Apicius, De Re Coquinaria is a selection of Roman recipes, probably compiled in the late 4th or early 5th century AD and written in a language closer to popular Latin than to Classical Latin.
The name "Apicius" had long been associated with excessively refined love of food, from the habits of an early bearer of the name, Marcus Gavius Apicius, a Roman gourmet and lover of refined luxury who lived sometime in the 1st century AD. He is sometimes erroneously asserted to be the author of the book that is attributed to him.
The De Re Coquinaria is a text for the kitchen. The title means “On the Subject of Cooking" and its compilation is attributed to an otherwise unknown Caelius Apicius, an invention based on the fact that one of the two manuscripts is headed with the words "API CAE”.
In fact, only two manuscript copies of the Apicius De Re Coquinaria are known to exist today: the Vatican Apicius and the Fulda Apicius (nowadays at the New York Academy of Medicine).
While the Fulda manuscript is composed of text only (though, interestingly enough, of seven different hands), the Vatican Apicius is an illuminated manuscript probably made for a high ranked person of the time.
The Vatican Apicius, now Urb. Lat. 1146 at the Vatican Library, was penned and illuminated in St. Martin of Tours (France) in the 9th century, under Abbot Vivian (844-851 AD). Bernard Bischoff, the noted German historian and paleographer, believed that the manuscript was produced as a gift for Charles the Bald.
The texts compiled in the Vatican De Re Coquinaria are probably originating from approx. 385 AD thanks to the work of a compiler not very expert in cooking, but with knowledge in medicine.

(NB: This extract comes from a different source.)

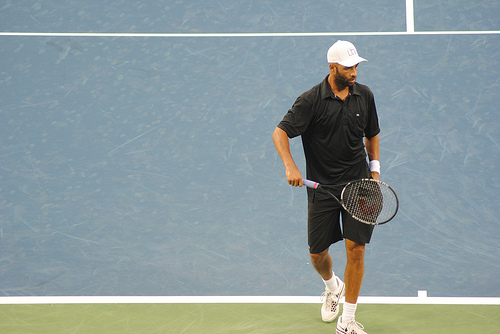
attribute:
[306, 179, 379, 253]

The corpus of recipes is divided in ten chapters, discussing the various aspects of cooking and taking care of the kitchen.
- Epimeles — The Careful Housekeeper
- Sarcoptes — The Meat Mincer
- Cepuros — The Gardener
- Pandecter — Many Ingredients
- Ospreon — Pulse
- Aeropetes — Birds
- Polyteles — The Gourmet
- Tetrapus — The Quadruped
- Thalassa — The Sea
- Halieus — The Fisherman
The manuscript, before reaching the Vatican Library, was in Bologna in 1464 and then in the collection of the Montefeltro dukes, in Urbino. Angelo Poliziano, the famous Italian classical scholar, asked the Montefeltro to consult the Apicius in order to collate his own collection of Apicius recipes. In 1658, the Apicius was included in the collection of the Vatican Library under the Urbinati Latini manuscript group.
A sample recipe from Book II (courtesy of Celtnet):
Isicia de lolligine: sublatis crinibus in fulmento tundes, sicuti adsolet. Pulpa et in mortario et in liquamine diligenter fricatur, et exinde isicia plassantur.
Squid Forcemeats: Remove the tentacles and pound on the chopping board as usual. Place the flesh in a mortar and diligently pound with fish sauce. After that form into balls.